Twelve months ago, a despondent Wu Yibing was retiring with injury from a low-level clay court tournament in Italy, earning a meagre 530 euros ($570) for his troubles.
Fast-forward a year and 23-year-old Wu is his country's highest-ranked male player at 59 in the world and about to spearhead a landmark assault at the French Open where an 86-year wait for a Chinese man to play in the main draw finally comes to an end.
Wu will not be alone when the season's second major gets underway on Sunday as Zhang Zhizhen and qualifier Shang Juncheng make it three Chinese men in the tournament, all of them having also made the main draw in Australia in January.
"The excitement in China around the top Chinese male players is palpable now and there is strong media interest linked to the breakthrough of these players on tour," ATP executive vice-president Alison Lee told AFP.
The long forgotten Kho Sin-Khie, the son of an eggplant farmer, and Choy Wai-Chuen, a Cambridge scholar, were the last men to represent China in the French capital way back in 1937.
Long overshadowed by their female counterparts, Wu and Zhang have been racking up an impressive series of 'firsts'.

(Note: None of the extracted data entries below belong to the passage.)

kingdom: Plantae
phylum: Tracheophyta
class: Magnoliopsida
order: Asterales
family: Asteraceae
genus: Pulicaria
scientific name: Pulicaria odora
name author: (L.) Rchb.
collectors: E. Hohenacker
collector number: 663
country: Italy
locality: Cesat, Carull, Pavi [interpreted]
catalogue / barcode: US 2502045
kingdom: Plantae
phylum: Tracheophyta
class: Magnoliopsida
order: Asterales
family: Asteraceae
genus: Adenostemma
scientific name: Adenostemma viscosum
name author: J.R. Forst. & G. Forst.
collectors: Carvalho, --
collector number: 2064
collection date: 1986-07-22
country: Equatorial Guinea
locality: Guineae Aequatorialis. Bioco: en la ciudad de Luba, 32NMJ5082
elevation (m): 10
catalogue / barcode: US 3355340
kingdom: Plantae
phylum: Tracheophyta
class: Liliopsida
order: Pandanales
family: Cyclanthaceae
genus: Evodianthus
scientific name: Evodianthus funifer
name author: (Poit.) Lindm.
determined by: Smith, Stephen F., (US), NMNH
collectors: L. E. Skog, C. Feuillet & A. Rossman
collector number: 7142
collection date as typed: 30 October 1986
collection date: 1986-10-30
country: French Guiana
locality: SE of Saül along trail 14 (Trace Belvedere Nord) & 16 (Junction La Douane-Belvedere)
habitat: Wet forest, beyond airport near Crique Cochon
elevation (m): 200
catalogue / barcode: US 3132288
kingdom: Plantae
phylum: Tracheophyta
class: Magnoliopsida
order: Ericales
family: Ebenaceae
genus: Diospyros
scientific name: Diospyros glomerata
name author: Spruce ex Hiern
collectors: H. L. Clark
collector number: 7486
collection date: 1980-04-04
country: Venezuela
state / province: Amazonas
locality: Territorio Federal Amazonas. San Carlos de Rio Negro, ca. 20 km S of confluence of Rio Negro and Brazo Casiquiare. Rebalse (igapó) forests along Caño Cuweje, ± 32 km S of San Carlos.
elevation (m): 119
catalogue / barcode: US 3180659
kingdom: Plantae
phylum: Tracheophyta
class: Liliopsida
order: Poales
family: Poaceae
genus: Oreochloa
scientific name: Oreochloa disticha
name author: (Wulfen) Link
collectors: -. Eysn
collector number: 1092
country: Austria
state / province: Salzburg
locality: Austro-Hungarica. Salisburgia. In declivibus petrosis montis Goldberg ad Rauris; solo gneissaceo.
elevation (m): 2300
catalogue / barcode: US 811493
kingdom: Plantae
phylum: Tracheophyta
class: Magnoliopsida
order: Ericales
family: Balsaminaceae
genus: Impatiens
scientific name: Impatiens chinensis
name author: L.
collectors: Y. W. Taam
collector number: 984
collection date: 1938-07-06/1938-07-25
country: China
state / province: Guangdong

Wu was the first Chinese man to make the third round of the US Open in 2022 where it took world number one and defending champion Daniil Medvedev to stop him.
He took his new-found celebrity status with good humour.
"I'm a good-looking guy, I guess," he replied when told he was the hottest topic trending on Chinese social media.Earlier this year, Wu became the first Chinese player to win an ATP Tour title in Dallas.